--- Text passage Enclosed Below ---
Minister for Corrective Services
- Designate
- Assuming office 13 July 2026
- Premier: Roger Cook
- Succeeding: Paul Papalia

Minister for Commerce
- Incumbent
- Assumed office 19 March 2025
- Preceded by: Sue Ellery

Minister for Tertiary and International Education
- Incumbent
- Assumed office 19 March 2025
- Premier: Roger Cook
- Preceded by: David Templeman (as Minister for International Education)

Minister for Multicultural Interests
- Incumbent
- Assumed office 14 December 2022
- Premier: Roger Cook
- Preceded by: Himself (as Minister for Citizenship and Multicultural Interests)

Minister for Education
- In office 14 December 2022 – 19 March 2025
- Premier: Mark McGowan Roger Cook
- Preceded by: Sue Ellery
- Succeeded by: Sabine Winton

Minister for Aboriginal Affairs
- In office 21 December 2021 – 8 June 2023
- Premier: Mark McGowan Roger Cook
- Preceded by: Stephen Dawson
- Succeeded by: Don Punch

Minister for Racing and Gaming
- In office 21 December 2021 – 14 December 2022
- Premier: Mark McGowan
- Preceded by: Paul Papalia
- Succeeded by: Reece Whitby

Minister for Citizenship and Multicultural Interests
- In office 21 December 2021 – 19 March 2025
- Premier: Mark McGowan Roger Cook
- Preceded by: Paul Papalia
- Succeeded by: Himself (as Minister for Multicultural Interests)

Minister for Finance
- In office 19 March 2021 – 14 December 2022
- Premier: Mark McGowan
- Preceded by: Ben Wyatt
- Succeeded by: Sue Ellery

Minister for Lands
- In office 19 March 2021 – 21 December 2021
- Premier: Mark McGowan
- Preceded by: Ben Wyatt
- Succeeded by: John Carey

Minister for Sport and Recreation
- In office 19 March 2021 – 21 December 2021
- Premier: Mark McGowan
- Preceded by: Mick Murray
- Succeeded by: David Templeman

Member of the Legislative Assembly of Western Australia
- Incumbent
- Assumed office 2 October 2010
- Preceded by: Alannah MacTiernan
- Constituency: Armadale

Personal details
- Born: 20 August 1961 (age 64) Collie, Western Australia
- Party: Labor Party
- Occupation: University lecturer
- Website: www.antoniobuti.com

= Tony Buti =

Australian politician (born 1961)

Antonio De Paulo "Tony" Buti (Note: Italian pronunciation: /it/.) (born 20 August 1961) is an Australian politician. He has been a Labor Party member of the Western Australian Legislative Assembly representing the seat of Armadale since 2 October 2010, when he was elected in a by-election.
--- End of Enclosed Text passage ---
_Task item:_
In the profile of Tony Buti, which seat has he represented in the Western Australian Legislative Assembly since 2 October 2010?
--- Entries supplied Enclosed Below ---
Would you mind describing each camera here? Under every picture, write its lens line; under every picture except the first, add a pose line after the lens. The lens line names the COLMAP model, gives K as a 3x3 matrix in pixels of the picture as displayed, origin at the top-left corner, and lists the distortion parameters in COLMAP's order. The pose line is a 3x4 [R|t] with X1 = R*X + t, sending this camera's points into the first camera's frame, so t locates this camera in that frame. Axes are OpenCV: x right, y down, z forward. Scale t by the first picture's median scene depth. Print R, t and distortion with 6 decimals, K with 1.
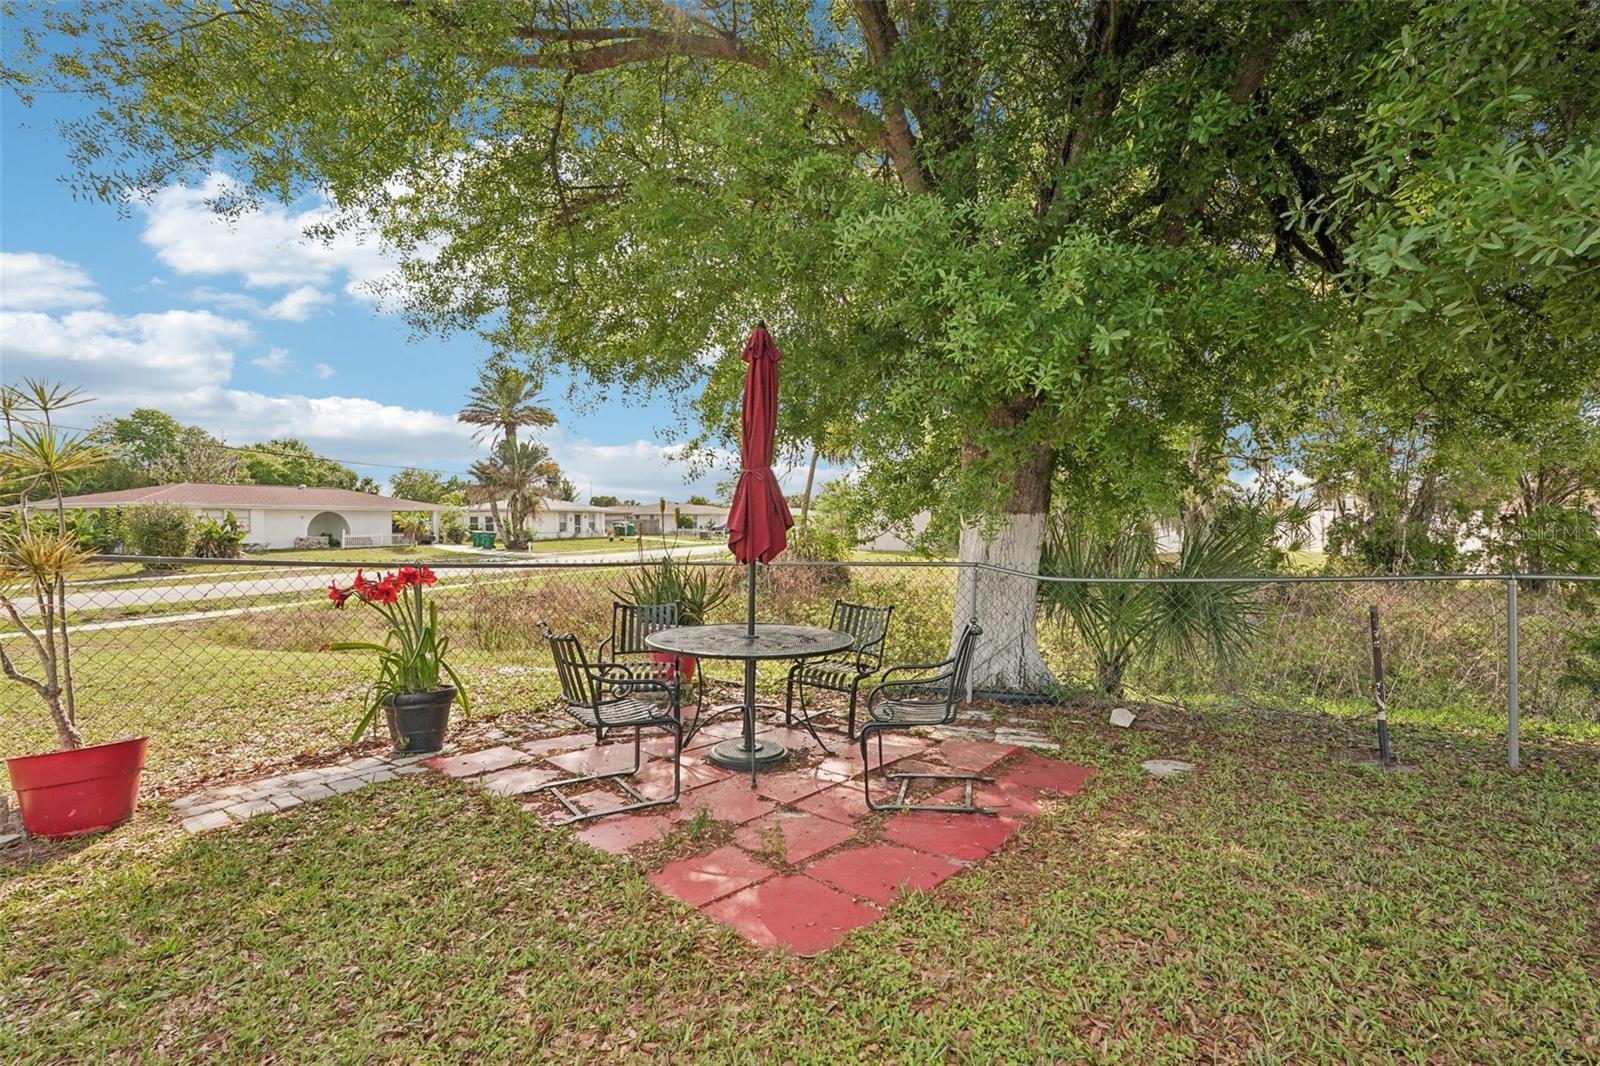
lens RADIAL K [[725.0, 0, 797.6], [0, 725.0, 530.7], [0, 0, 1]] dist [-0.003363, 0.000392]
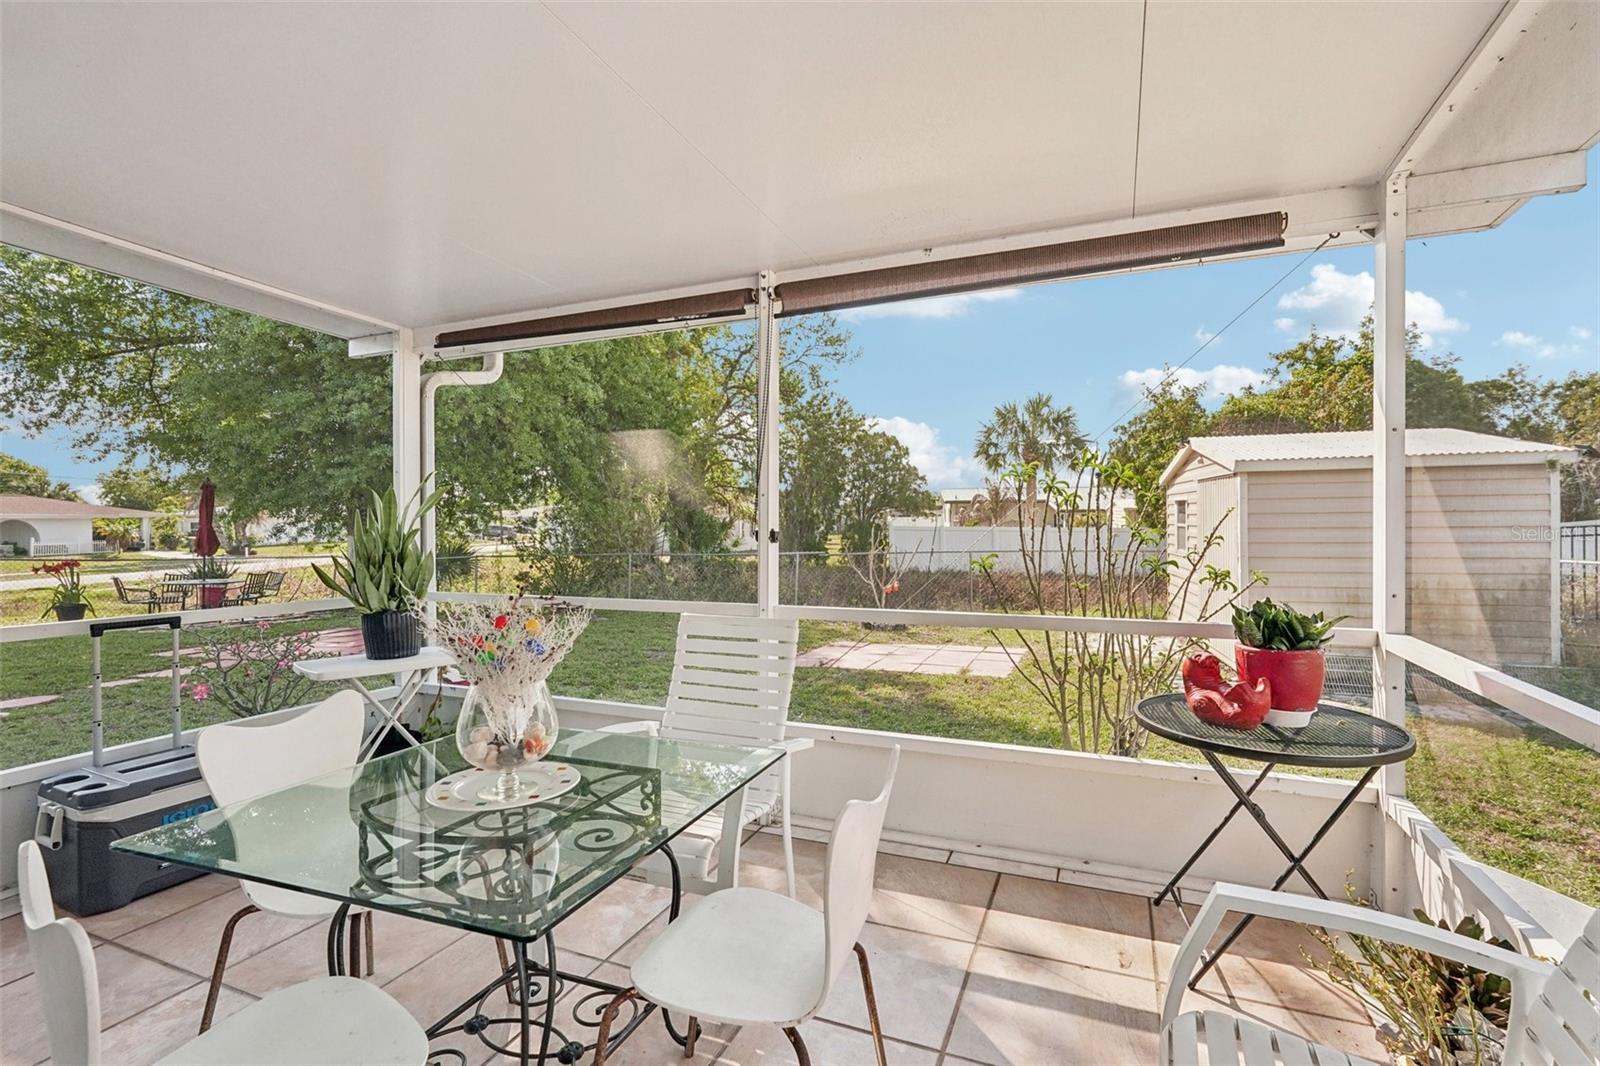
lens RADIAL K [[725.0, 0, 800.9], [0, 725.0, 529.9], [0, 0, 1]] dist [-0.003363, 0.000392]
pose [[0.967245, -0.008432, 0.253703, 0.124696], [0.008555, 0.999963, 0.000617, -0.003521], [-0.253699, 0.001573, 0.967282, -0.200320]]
--- End of Enclosed Entries supplied ---
--- Entries supplied Enclosed Below ---
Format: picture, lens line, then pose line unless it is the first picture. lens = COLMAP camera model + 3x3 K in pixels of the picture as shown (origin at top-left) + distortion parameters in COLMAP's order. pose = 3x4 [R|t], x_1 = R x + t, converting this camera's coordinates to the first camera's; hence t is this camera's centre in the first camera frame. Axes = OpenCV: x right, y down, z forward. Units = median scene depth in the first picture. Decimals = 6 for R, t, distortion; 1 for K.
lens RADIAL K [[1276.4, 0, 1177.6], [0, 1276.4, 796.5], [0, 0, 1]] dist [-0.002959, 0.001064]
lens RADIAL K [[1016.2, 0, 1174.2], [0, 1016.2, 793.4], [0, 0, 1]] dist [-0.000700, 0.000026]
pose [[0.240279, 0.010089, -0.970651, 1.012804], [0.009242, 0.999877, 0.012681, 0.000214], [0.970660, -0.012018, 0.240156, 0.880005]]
--- End of Enclosed Entries supplied ---
_Completed task:_
Armadale